Source text →
The news daily reports on the thousands of migrants risking their lives to cross America’s southern border in hopes of a better life. Most come from South and Central American countries and are fleeing poverty and violence. On the way, they are abused by smugglers known as coyotes, vilified by politicians, and must survive the desert, the Rio Grande River, and/or razor wire to reach their goal. The ones who make it face detention, deportation, or an uncertain future in a divided country. And for many, constant supervision.
“There is a significant physical and psychological toll of this monitoring and surveillance,” says Sherman-Stokes, who is also associate director of LAW’s Immigrants’ Rights & Human Trafficking Program. “It impacts the daily lives of these people and their families in their communities in really profound and specific ways.”
Her paper focuses on a handful of cases, but she says more than 300,000 migrants are currently monitored by the program, although the numbers are fast changing and the government is not always forthcoming with data.
There is a significant physical and psychological toll of this monitoring and surveillance. It impacts the daily lives of these people and their families in their communities in really profound and specific ways.
According to anecdotal reports from Sherman-Stokes’ clients, as well as a survey of 150 migrants, the shackling can have “pretty devastating physical and psychological impacts,” she says. “Everything from accidentally being shocked by the ankle shackle, the physical pain and surprise of that, to the sense of constantly being watched and being controlled and being on a ‘leash.’”
In BU’s Immigrants’ Rights program, Sherman-Stokes has taken her students to Boston’s Logan Airport, federal courtrooms, and both sides of the southwestern border to immerse them in the struggles of migrants. In other recent papers, she’s examined immigrant expulsions and deportations, reparations for refugees, and the treatment of mentally ill noncitizens.
Fleeing Persecution, Met with Surveillance
The migrants placed in digital cages are in legal limbo, Sherman-Stokes says, despite seeking asylum as they are legally entitled to do. They’re waiting for their hearing, for their case to be adjudicated, in hopes of getting asylum, but that can take a long time. “Potentially years,” she says. “Currently, the backlog of cases is in the millions.”
Many asylum seekers are released pending their hearings, but the GPS-tracked ankle monitors and the app that ensnared Elizabeth allows the government to keep watch. “They have to check in on their phone. It might include voice identification or other kinds of technology that both tracks them and records their whereabouts,” Sherman-Stokes says.
Government officials say that they are trying to make the asylum process easier on migrants—and one that’s better than physical detention. Sherman-Stokes argues that’s a false claim, because there are not hundreds of thousands of beds in brick-and-mortar detention centers.

Set task → To which places has Sherman-Stokes taken her students, according to the text on migrant surveillance above? List every one.

Data rows →
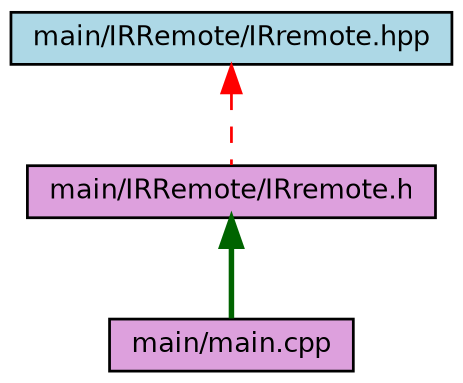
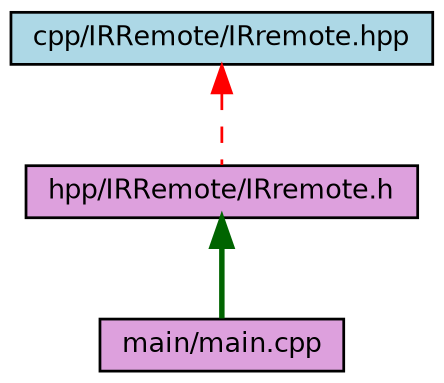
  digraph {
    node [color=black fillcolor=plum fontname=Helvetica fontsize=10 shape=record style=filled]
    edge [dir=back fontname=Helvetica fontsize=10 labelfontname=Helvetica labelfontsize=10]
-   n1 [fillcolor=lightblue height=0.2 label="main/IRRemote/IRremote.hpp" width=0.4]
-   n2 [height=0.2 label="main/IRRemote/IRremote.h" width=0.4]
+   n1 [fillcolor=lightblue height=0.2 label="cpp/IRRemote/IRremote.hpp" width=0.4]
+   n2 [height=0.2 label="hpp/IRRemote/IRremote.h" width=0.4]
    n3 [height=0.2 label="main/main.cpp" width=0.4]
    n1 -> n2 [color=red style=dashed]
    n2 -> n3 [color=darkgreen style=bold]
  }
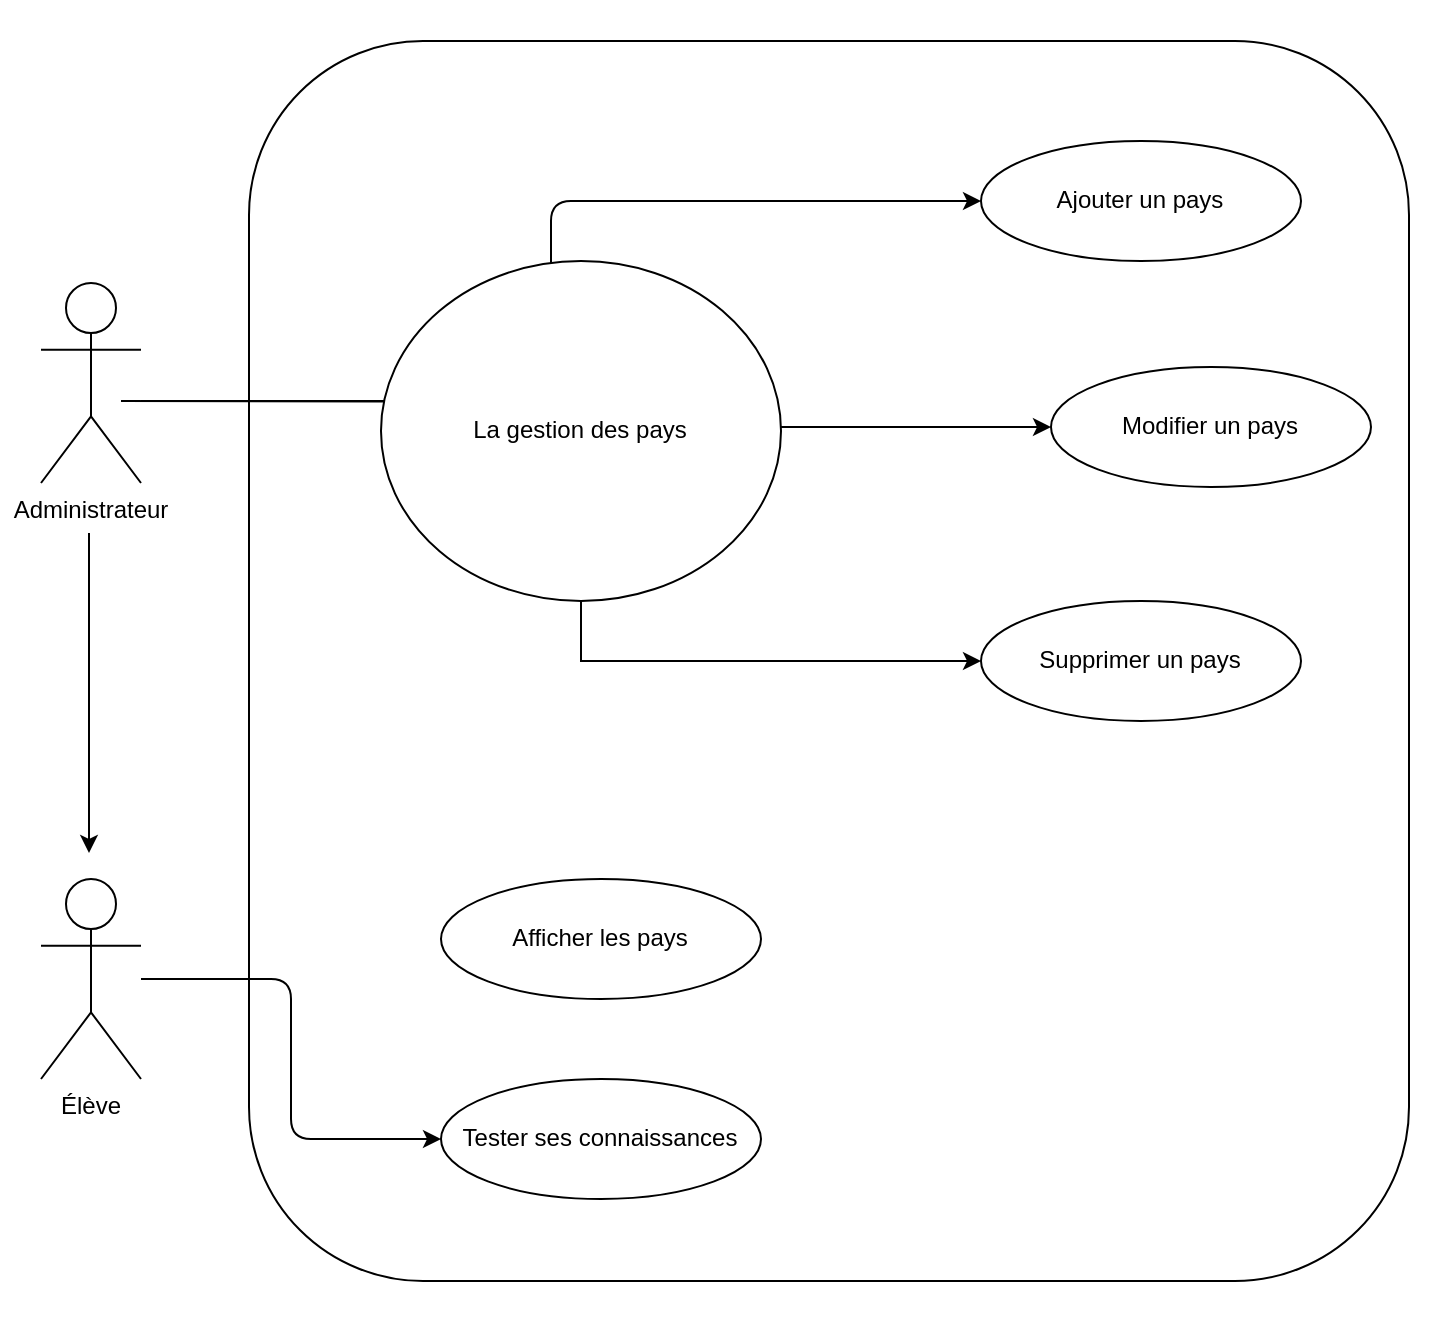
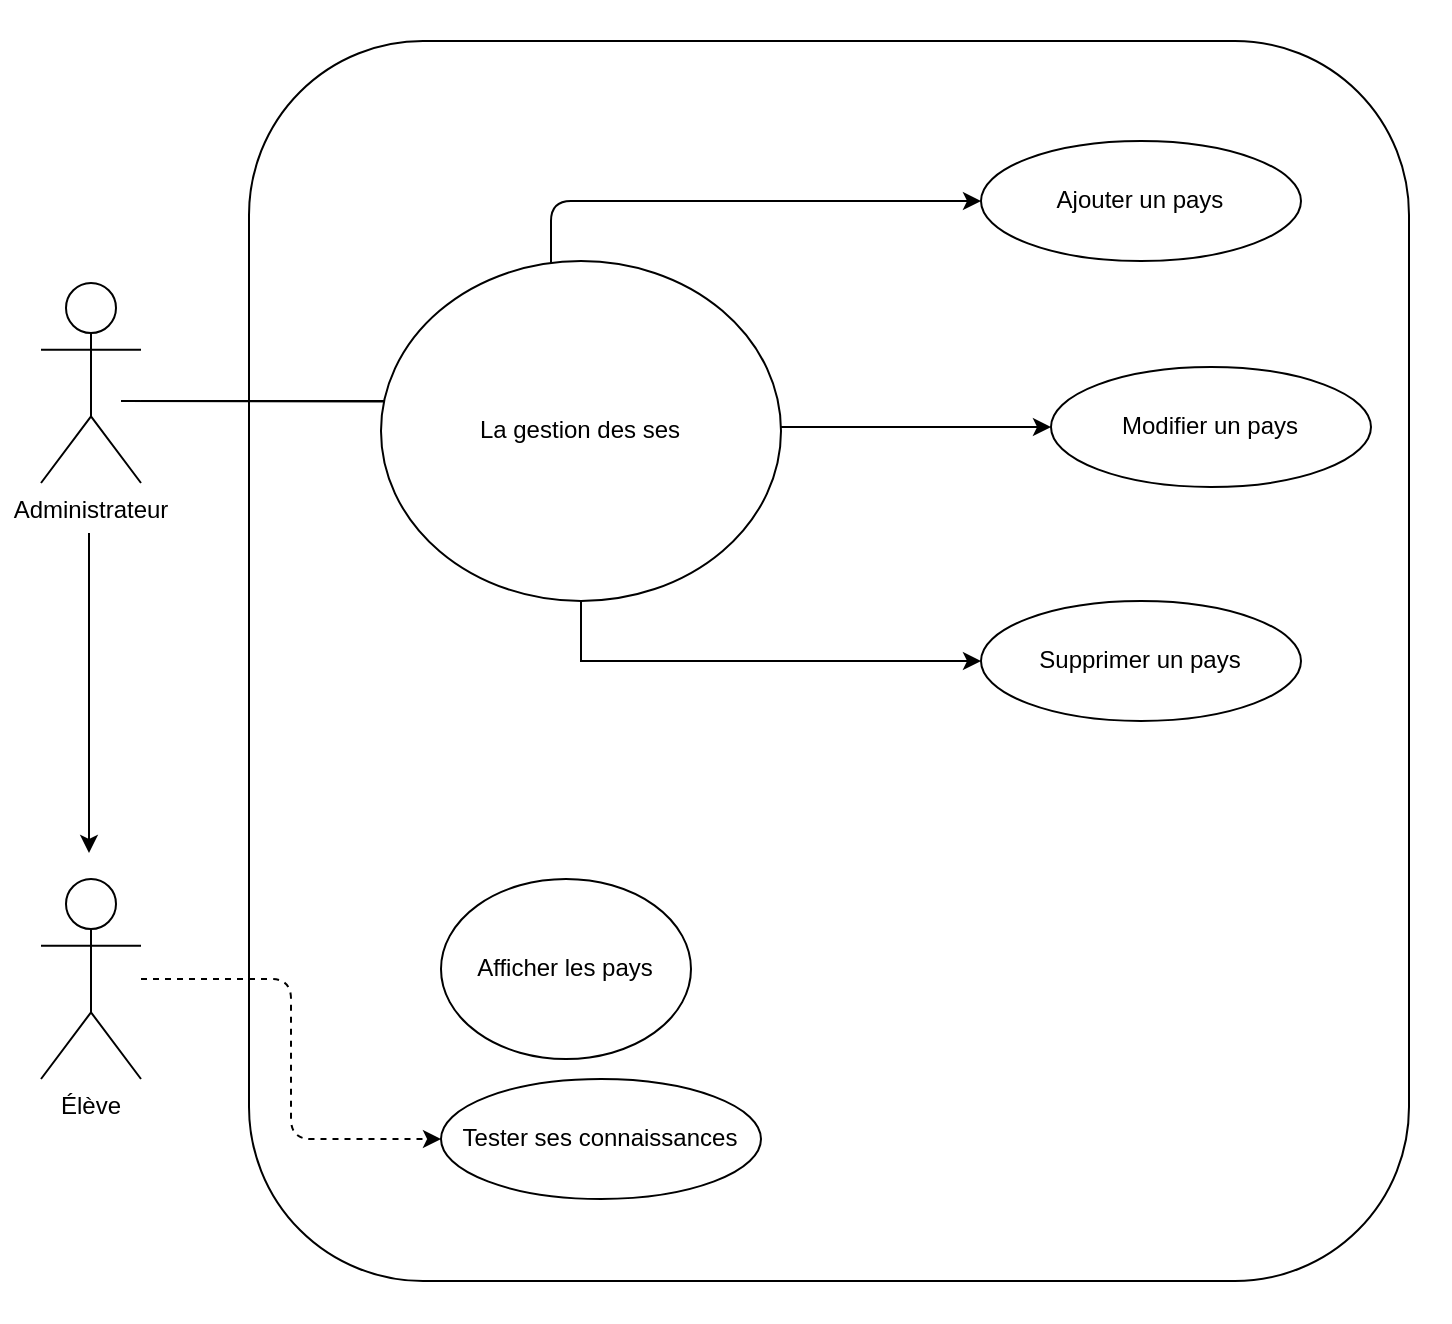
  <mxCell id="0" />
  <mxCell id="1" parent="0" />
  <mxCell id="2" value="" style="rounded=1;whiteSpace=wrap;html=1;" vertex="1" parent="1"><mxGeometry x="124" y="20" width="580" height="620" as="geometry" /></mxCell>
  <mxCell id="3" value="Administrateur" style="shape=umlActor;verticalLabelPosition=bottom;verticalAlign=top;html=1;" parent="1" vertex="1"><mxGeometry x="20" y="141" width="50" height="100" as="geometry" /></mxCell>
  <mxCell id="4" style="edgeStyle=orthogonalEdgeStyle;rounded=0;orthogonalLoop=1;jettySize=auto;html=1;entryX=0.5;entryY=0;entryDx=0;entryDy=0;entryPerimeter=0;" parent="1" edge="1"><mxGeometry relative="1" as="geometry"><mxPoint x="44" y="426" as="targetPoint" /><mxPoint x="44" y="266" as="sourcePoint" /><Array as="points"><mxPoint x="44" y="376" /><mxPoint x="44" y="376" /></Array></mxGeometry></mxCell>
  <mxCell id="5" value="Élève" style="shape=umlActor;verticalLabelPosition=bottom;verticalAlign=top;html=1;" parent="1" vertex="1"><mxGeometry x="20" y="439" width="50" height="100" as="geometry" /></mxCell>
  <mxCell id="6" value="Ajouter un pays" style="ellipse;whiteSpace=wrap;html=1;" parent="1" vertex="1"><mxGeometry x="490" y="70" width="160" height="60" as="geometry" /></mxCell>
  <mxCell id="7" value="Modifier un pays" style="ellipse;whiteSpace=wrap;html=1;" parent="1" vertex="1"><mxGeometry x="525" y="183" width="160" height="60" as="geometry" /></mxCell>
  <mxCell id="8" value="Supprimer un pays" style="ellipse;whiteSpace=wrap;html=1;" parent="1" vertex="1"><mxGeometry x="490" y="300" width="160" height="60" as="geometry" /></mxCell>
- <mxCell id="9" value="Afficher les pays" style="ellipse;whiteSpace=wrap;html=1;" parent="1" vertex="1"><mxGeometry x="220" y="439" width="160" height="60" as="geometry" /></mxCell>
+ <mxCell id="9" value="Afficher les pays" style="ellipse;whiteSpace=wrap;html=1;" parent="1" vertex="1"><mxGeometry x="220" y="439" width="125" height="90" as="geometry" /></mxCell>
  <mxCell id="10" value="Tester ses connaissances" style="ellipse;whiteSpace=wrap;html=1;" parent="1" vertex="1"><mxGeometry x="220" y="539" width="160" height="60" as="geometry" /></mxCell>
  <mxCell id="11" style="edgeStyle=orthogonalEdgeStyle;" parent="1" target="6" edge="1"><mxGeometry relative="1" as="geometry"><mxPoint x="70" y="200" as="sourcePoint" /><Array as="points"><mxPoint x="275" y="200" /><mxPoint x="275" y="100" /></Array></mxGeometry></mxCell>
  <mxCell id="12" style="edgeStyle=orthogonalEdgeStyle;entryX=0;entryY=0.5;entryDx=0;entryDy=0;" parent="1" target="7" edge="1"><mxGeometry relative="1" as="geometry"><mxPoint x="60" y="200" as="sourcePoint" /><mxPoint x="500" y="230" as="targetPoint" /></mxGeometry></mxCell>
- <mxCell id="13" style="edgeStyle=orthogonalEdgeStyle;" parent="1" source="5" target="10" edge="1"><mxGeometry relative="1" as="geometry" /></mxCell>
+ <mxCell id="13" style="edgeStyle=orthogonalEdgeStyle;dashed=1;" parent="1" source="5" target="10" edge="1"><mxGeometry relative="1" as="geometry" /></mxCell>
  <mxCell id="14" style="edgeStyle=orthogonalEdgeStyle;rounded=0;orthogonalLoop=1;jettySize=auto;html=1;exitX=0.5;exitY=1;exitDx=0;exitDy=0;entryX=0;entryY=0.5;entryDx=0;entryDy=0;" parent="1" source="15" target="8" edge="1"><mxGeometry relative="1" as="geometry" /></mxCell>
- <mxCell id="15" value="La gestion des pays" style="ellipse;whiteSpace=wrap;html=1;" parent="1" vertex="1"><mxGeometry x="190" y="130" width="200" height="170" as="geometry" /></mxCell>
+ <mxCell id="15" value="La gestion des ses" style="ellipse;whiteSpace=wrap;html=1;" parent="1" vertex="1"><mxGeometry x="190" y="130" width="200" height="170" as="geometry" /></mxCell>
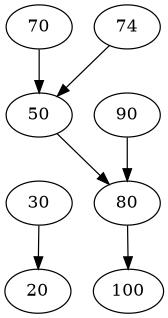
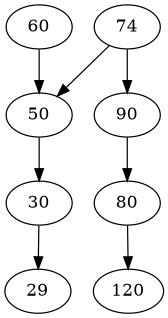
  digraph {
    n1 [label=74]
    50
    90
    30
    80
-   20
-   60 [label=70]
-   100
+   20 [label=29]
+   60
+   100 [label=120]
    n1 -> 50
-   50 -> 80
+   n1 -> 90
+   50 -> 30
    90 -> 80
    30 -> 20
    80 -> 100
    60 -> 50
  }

Answer for the task →
- Boston's Logan Airport
- Federal courtrooms
- Both sides of the southwestern border